A Farian Sabahi, giornalista, professoressa associata in Storia contemporanea presso l’Università dell’Insubria, autrice di Storia dell’Iran 1890-2020, Noi donne di Teheran, Alla corte dello scià, chiediamo perché le donne non siano al centro dell’ultima rivolta che ha infiammato il paese.
«La miccia che ha infiammato le piazze il 28 dicembre 2025 è diversa rispetto al settembre 2022. Tre anni fa, a scatenare le rivolte era stata la morte della ventiduenne iraniana di etnia curda Mahsa Amini, fermata dalla polizia morale e morta tre giorni dopo, per le percosse mentre era in custodia. Al centro delle proteste c’era l’obbligo del foulard che copre i capelli. Per fermare le proteste, il regime ha usato la macchina repressiva e, di fronte al loro prolungarsi, il Consiglio per l’interesse nazionale ha deciso che l’obbligo del velo non sarebbe più stato imposto con la forza, tant’è che da mesi le iraniane girano liberamente per le strade con i capelli sciolti, senza foulard.
Venti giorni fa le proteste sono scoppiate per la svalutazione del rial: i commercianti del bazar di Teheran che vendono telefoni cellulari hanno chiuso i negozi perché consapevoli che il prodotto che avrebbero venduto al dettaglio sarebbe stato più costoso, per loro, il giorno successivo all’ingrosso.
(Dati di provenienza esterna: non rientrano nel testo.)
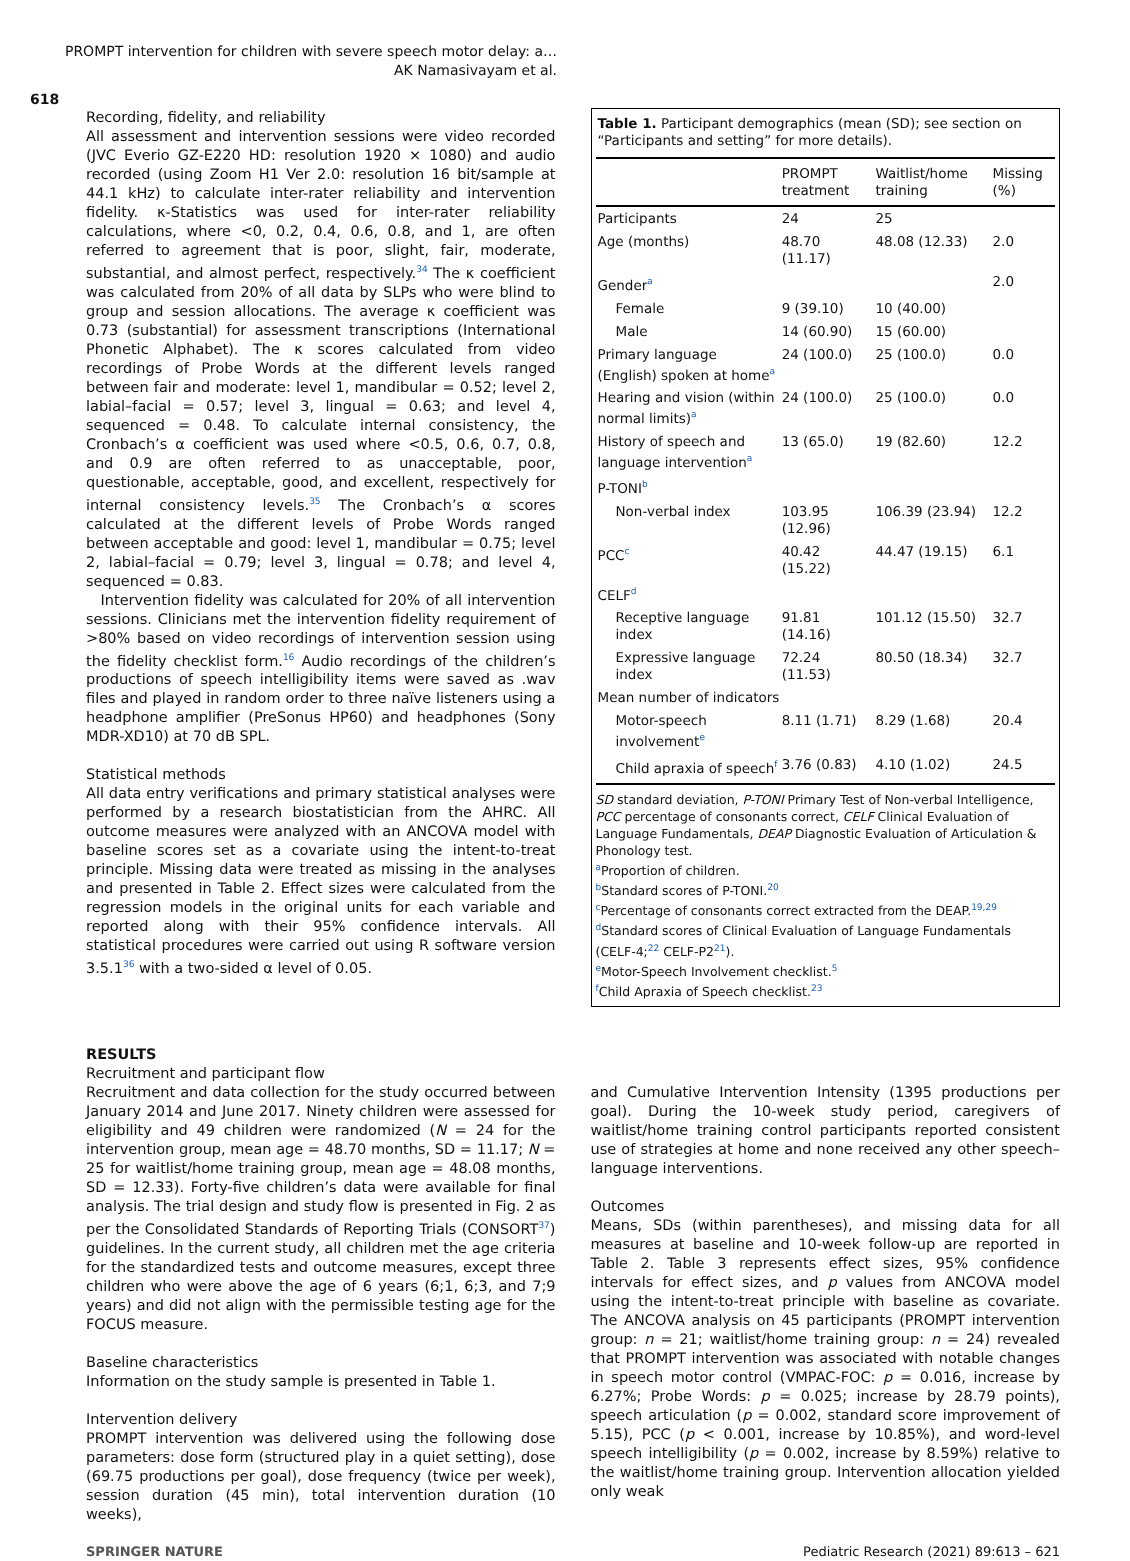PROMPT intervention for children with severe speech motor delay: a…
AK Namasivayam et al.
618
Recording, fidelity, and reliability
All assessment and intervention sessions were video recorded (JVC Everio GZ-E220 HD: resolution 1920 × 1080) and audio recorded (using Zoom H1 Ver 2.0: resolution 16 bit/sample at 44.1 kHz) to calculate inter-rater reliability and intervention fidelity. κ-Statistics was used for inter-rater reliability calculations, where <0, 0.2, 0.4, 0.6, 0.8, and 1, are often referred to agreement that is poor, slight, fair, moderate, substantial, and almost perfect, respectively.<sup>34</sup> The κ coefficient was calculated from 20% of all data by SLPs who were blind to group and session allocations. The average κ coefficient was 0.73 (substantial) for assessment transcriptions (International Phonetic Alphabet). The κ scores calculated from video recordings of Probe Words at the different levels ranged between fair and moderate: level 1, mandibular = 0.52; level 2, labial–facial = 0.57; level 3, lingual = 0.63; and level 4, sequenced = 0.48. To calculate internal consistency, the Cronbach’s α coefficient was used where <0.5, 0.6, 0.7, 0.8, and 0.9 are often referred to as unacceptable, poor, questionable, acceptable, good, and excellent, respectively for internal consistency levels.<sup>35</sup> The Cronbach’s α scores calculated at the different levels of Probe Words ranged between acceptable and good: level 1, mandibular = 0.75; level 2, labial–facial = 0.79; level 3, lingual = 0.78; and level 4, sequenced = 0.83.
Intervention fidelity was calculated for 20% of all intervention sessions. Clinicians met the intervention fidelity requirement of >80% based on video recordings of intervention session using the fidelity checklist form.<sup>16</sup> Audio recordings of the children’s productions of speech intelligibility items were saved as .wav files and played in random order to three naïve listeners using a headphone amplifier (PreSonus HP60) and headphones (Sony MDR-XD10) at 70 dB SPL.
Statistical methods
All data entry verifications and primary statistical analyses were performed by a research biostatistician from the AHRC. All outcome measures were analyzed with an ANCOVA model with baseline scores set as a covariate using the intent-to-treat principle. Missing data were treated as missing in the analyses and presented in Table 2. Effect sizes were calculated from the regression models in the original units for each variable and reported along with their 95% confidence intervals. All statistical procedures were carried out using R software version 3.5.1<sup>36</sup> with a two-sided α level of 0.05.
Table 1. Participant demographics (mean (SD); see section on “Participants and setting” for more details).
| | PROMPT treatment | Waitlist/home training | Missing (%) |
| --- | --- | --- | --- |
| Participants | 24 | 25 | |
| Age (months) | 48.70 (11.17) | 48.08 (12.33) | 2.0 |
| Gender<sup>a</sup> | | | 2.0 |
| Female | 9 (39.10) | 10 (40.00) | |
| Male | 14 (60.90) | 15 (60.00) | |
| Primary language (English) spoken at home<sup>a</sup> | 24 (100.0) | 25 (100.0) | 0.0 |
| Hearing and vision (within normal limits)<sup>a</sup> | 24 (100.0) | 25 (100.0) | 0.0 |
| History of speech and language intervention<sup>a</sup> | 13 (65.0) | 19 (82.60) | 12.2 |
| P-TONI<sup>b</sup> | | | |
| Non-verbal index | 103.95 (12.96) | 106.39 (23.94) | 12.2 |
| PCC<sup>c</sup> | 40.42 (15.22) | 44.47 (19.15) | 6.1 |
| CELF<sup>d</sup> | | | |
| Receptive language index | 91.81 (14.16) | 101.12 (15.50) | 32.7 |
| Expressive language index | 72.24 (11.53) | 80.50 (18.34) | 32.7 |
| Mean number of indicators | | | |
| Motor-speech involvement<sup>e</sup> | 8.11 (1.71) | 8.29 (1.68) | 20.4 |
| Child apraxia of speech<sup>f</sup> | 3.76 (0.83) | 4.10 (1.02) | 24.5 |
SD standard deviation, P-TONI Primary Test of Non-verbal Intelligence, PCC percentage of consonants correct, CELF Clinical Evaluation of Language Fundamentals, DEAP Diagnostic Evaluation of Articulation & Phonology test.
<sup>a</sup> Proportion of children.
<sup>b</sup> Standard scores of P-TONI.<sup>20</sup>
<sup>c</sup> Percentage of consonants correct extracted from the DEAP.<sup>19,29</sup>
<sup>d</sup> Standard scores of Clinical Evaluation of Language Fundamentals (CELF-4;<sup>22</sup> CELF-P2<sup>21</sup>).
<sup>e</sup> Motor-Speech Involvement checklist.<sup>5</sup>
<sup>f</sup> Child Apraxia of Speech checklist.<sup>23</sup>
RESULTS
Recruitment and participant flow
Recruitment and data collection for the study occurred between January 2014 and June 2017. Ninety children were assessed for eligibility and 49 children were randomized (N = 24 for the intervention group, mean age = 48.70 months, SD = 11.17; N = 25 for waitlist/home training group, mean age = 48.08 months, SD = 12.33). Forty-five children’s data were available for final analysis. The trial design and study flow is presented in Fig. 2 as per the Consolidated Standards of Reporting Trials (CONSORT<sup>37</sup>) guidelines. In the current study, all children met the age criteria for the standardized tests and outcome measures, except three children who were above the age of 6 years (6;1, 6;3, and 7;9 years) and did not align with the permissible testing age for the FOCUS measure.
Baseline characteristics
Information on the study sample is presented in Table 1.
Intervention delivery
PROMPT intervention was delivered using the following dose parameters: dose form (structured play in a quiet setting), dose (69.75 productions per goal), dose frequency (twice per week), session duration (45 min), total intervention duration (10 weeks),
and Cumulative Intervention Intensity (1395 productions per goal). During the 10-week study period, caregivers of waitlist/home training control participants reported consistent use of strategies at home and none received any other speech–language interventions.
Outcomes
Means, SDs (within parentheses), and missing data for all measures at baseline and 10-week follow-up are reported in Table 2. Table 3 represents effect sizes, 95% confidence intervals for effect sizes, and p values from ANCOVA model using the intent-to-treat principle with baseline as covariate. The ANCOVA analysis on 45 participants (PROMPT intervention group: n = 21; waitlist/home training group: n = 24) revealed that PROMPT intervention was associated with notable changes in speech motor control (VMPAC-FOC: p = 0.016, increase by 6.27%; Probe Words: p = 0.025; increase by 28.79 points), speech articulation (p = 0.002, standard score improvement of 5.15), PCC (p < 0.001, increase by 10.85%), and word-level speech intelligibility (p = 0.002, increase by 8.59%) relative to the waitlist/home training group. Intervention allocation yielded only weak
SPRINGER NATURE Pediatric Research (2021) 89:613 – 621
Dopodiché, nei giorni seguenti le proteste sono scoppiate in aree marginali dell’Iran, dove il governo del riformatore Pezeshkian aveva fatto promesse di sviluppo economico che non ha mantenuto».
Durante le proteste Donna Vita Libertà abbiamo visto una sollevazione anche nelle università, nelle scuole, e una dura repressione. Il movimento è ancora vivo? E quali sono le notizie sulle detenute nelle carceri iraniane?
«Il movimento Donna Vita Libertà è ancora vivo, anche e soprattutto nella diaspora. In merito alle donne che, in Iran, lo hanno portato avanti, molte di loro sono ancora in carcere. Tra queste, la Nobel per la pace 2023 Narges Mohammadi. Bisogna però tenere presente che tante di queste donne, soprattutto in Iran, erano attive nella società civile e contro il regime ben prima che morisse Mahsa Amini».
Le sanzioni che forse sono anche alla base della crisi economica che ha contribuito a innescare la protesta, colpiscono duramente soprattutto le donne. Perché?
«In una società patriarcale come quella iraniana, il capo famiglia è il marito, come lo era d’altronde in Italia fino alla riforma del diritto di famiglia del 1975. Inoltre, secondo il diritto islamico, è il marito a dover mantenere la moglie e i figli. In questo contesto, quando c’è crisi economica i datori di lavoro licenziano dapprima le donne, cercando di salvaguardare i posti di lavoro degli uomini. Di conseguenza, in questi vent’anni di sanzioni internazionali in Iran il tasso di occupazione femminile è diminuito. Paradossalmente, le ragazze sono però i due terzi della popolazione universitaria e i due terzi dei laureati».
Cosa può aiutare davvero il movimento democratico iraniano e la lotta di liberazione delle donne?
«Potrebbe sembrare una provocazione, ma sono più di trent’anni che mi occupo di Iran come giornalista e accademica. Ho viaggiato in lungo e in largo in tutto il Medio Oriente. Ho memoria della povertà della popolazione irachena al tempo di Saddam Hussein, quando l’Iraq era sotto sanzioni internazionali. E ritengo che, a questo punto, dopo vent’anni di sanzioni internazionali, dopo i bombardamenti israeliani e statunitensi del giugno 2025, dopo le minacce del presidente US Donald Trump di attaccare Teheran per poi far marcia indietro, l’unica soluzione sia mettere fine al regime sanzionatorio. Soltanto così la popolazione iraniana potrà tornare ad avere una vita dignitosa e riprendere le forze per rovesciare, con le proprie risorse, un regime che per anni ha negato i suoi diritti».
Secondo te come vengono raccontate le donne iraniane dalla stampa italiana?
«Con qualche eccezione, la narrazione delle donne iraniane da parte della stampa italiana è ridicola e, temo, animata dalla malafede. Veniamo rappresentate come donne senza istruzione e coperte dal burqa come se fossimo le afgane sotto il regime talebano. Viene da pensare che una tale narrazione sia volta a giustificare un attacco militare all’Iran. Detto questo, noi iraniane in Italia con un titolo di studio e un lavoro in ambito universitario rappresentiamo un pericolo per questa narrazione e, per questo motivo, molte di noi sono state minacciate di morte sia durante il movimento Donna Vita Libertà sia in questi giorni».